大変そうだなぁ、あの皇子のお付きは・・・。
ふいに静かになった医務室。
ミオの方を振り返ると、目があった。が、すぐに目をそらされた。
そしてここに来た理由を思い出した。
レクセルは咳払いを一つして、
「あ、あの、あれは本当にすまなかった」
とりあえず素直に謝った。
「え?」
「驚かせたようで申し訳ない。つい、というか出来心というか・・・本当にすまなかった!」
ヒーズの言うとおり、平身低頭で平謝りしてみた。
「あ、そうだったんだ・・・」
あれ、なんだかしょんぼりしてる?
「私の方こそごめんなさい。こんな体調まで崩しちゃって。初めてでびっくりしちゃって・・・」
そう言って「あっ」と口をふさいだ。
そ、そうか、初めてだったか・・・。
流れる気まずい沈黙。
「ごめん、本当にごめん」
「いいんです、ごめんなさい、私こそ・・・」
謝りあい大合戦が始まった。
(何やってるんだ)
様子を見に来たヒーズが扉の外であきれていた。
こりゃ厄介だ・・・。あいつらもう大分進んでるぞ・・・。
あいつはどうするつもりなんだ?帝国を裏切って駆け落ちする覚悟はあるんだろうか?
・・・たぶんそこまで考えてないだろうな。恋に落ちたてで周りなんか見えないんだろう。

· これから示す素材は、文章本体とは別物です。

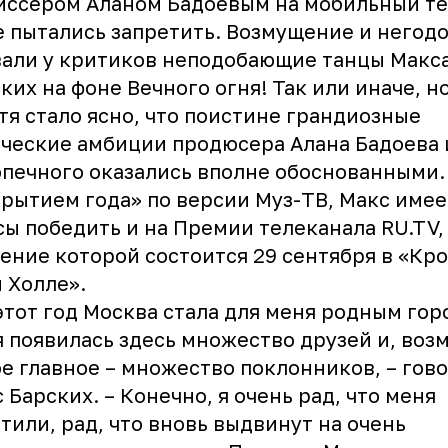
ссером Аланом Бадоевым на мобильный те
 пытались запретить. Возмущение и негод
али у критиков неподобающие танцы Макс
ких на фоне Вечного огня! Так или иначе, н
тя стало ясно, что поистине грандиозные
ческие амбиции продюсера Алана Бадоева 
печного оказались вполне обоснованными.
рытием года» по версии Муз-ТВ, Макс имее
ы победить и на Премии телеканала RU.TV,
ение которой состоится 29 сентября в «Кр
 Холле».
этот год Москва стала для меня родным гор
 появилась здесь множество друзей и, воз
е главное – множество поклонников, – гов
 Барских. – Конечно, я очень рад, что меня
тили, рад, что вновь выдвинут на очень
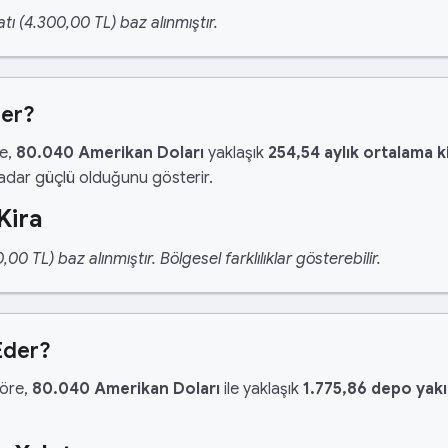
tı (4.300,00 TL) baz alınmıştır.
der?
re,
80.040 Amerikan Doları
yaklaşık
254,54 aylık ortalama k
kadar güçlü olduğunu gösterir.
Kira
 TL) baz alınmıştır. Bölgesel farklılıklar gösterebilir.
Eder?
göre,
80.040 Amerikan Doları
ile yaklaşık
1.775,86 depo yakı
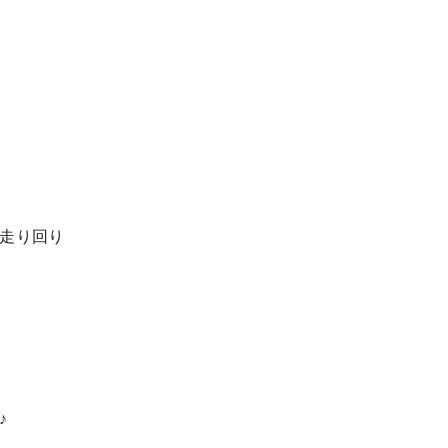
走り回り
♪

無理に裂いたらどっちかが・・・、いやどっちも壊れそうだな。
そんなの見たくないぜ、俺の親友さんよ・・・。
まっすぐで一途で、頑ななだけに脆い。
それがいいところではあるのだが、あの固さは命取りだろう。
きっと思いつめて思いつめて・・・。
その先は想像したくない。
どうしてその子なんだよ・・・。
ヒーズは天に向かって嘆息した。